[Our thanks again to Splice director Vincenzo Natali for an inside look at his Sundance experience. He checks in here with his final word from the festival.]
A few days have passed since the last entry. The feverish pace of the festival is waning. Tired, bloodshot eyes peer out from sallow faces as the full effect of countless screenings and parties extract their toll on the hapless denizens of Park City.
After another 2 AM post-screening Q & A for Splice (my third), I too am feeling the giddy crush of too many waking hours and unhealthy doses of rich food, coffee and alcohol. I can't discount a day of skiing (my first ever), which mostly entailed body-and -ego-crushing nose-dives into pristine snow. Age is no longer on my side, and I have to admit that this life-style is not sustainable. Thankfully, this is the end. Tomorrow, Sundance 2010 will be a pleasant memory, evidenced only by the fading bruises gifted to me by my ski poles.
Splice had a pretty good run here. The reviews have been very positive, smattered with a few stellar ones and a few not so stellar. Good things are in the works for US distribution. And best of all I was able to share my mutant child with a very generous and intelligent festival audience. These are the salad days, as they say. A reward for years of toil in the laboratory.

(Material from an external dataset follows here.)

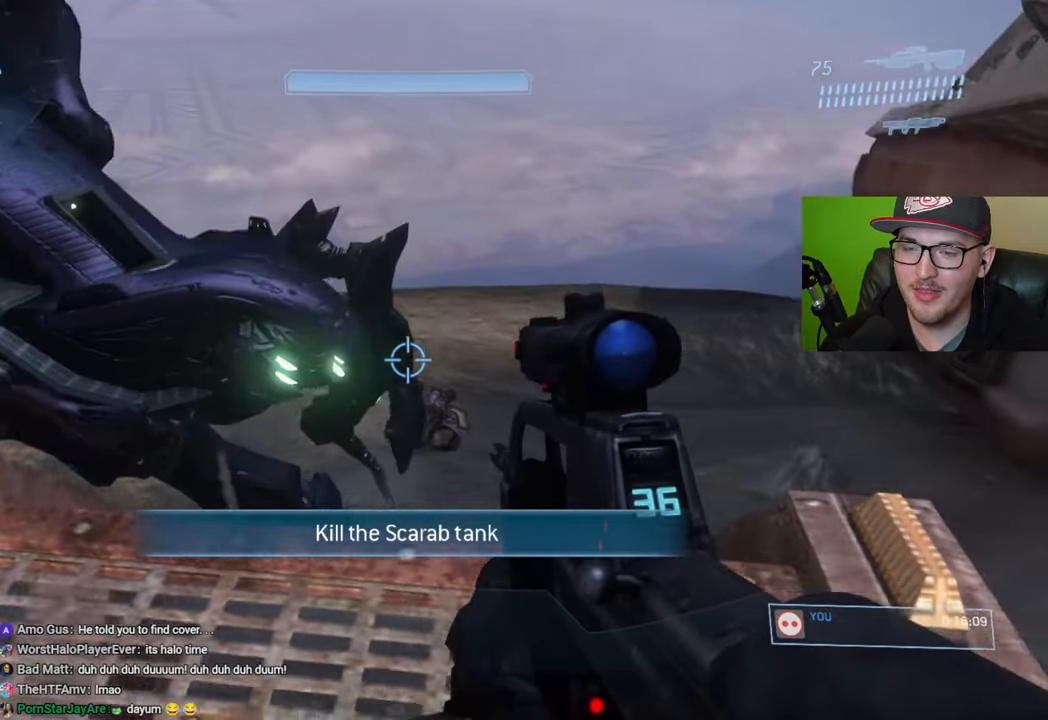
{"buttons": [], "left_stick": "left", "right_stick": "down", "events": [[100, "right_stick", "down-right"], [217, "right_stick", "down"], [450, "left_stick", "left"]]}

And what of the films? Well, here is the sad truth, I saw virtually nothing. My entire time has been devoted to Splice, save for my one ski adventure/disaster. The only film that I was able to enjoy was a little gem from my native country of Canada. It's called Grown Up Movie Star and it hails from Newfoundland. Weirdly, it shares similar themes of dysfunctional family and gender confusion that are present in Splice. But instead of a creature Movie Star features the equally exotic and magnetic presence of Tatiana Maslany, a young actress who I suspect will live up to the title of her film. She leads a wonderful cast who play out a charming and mildly perverse coming of age story set against the stark Maritime landscape. It's everything you would want from a Sundance film. And the audience ate it up.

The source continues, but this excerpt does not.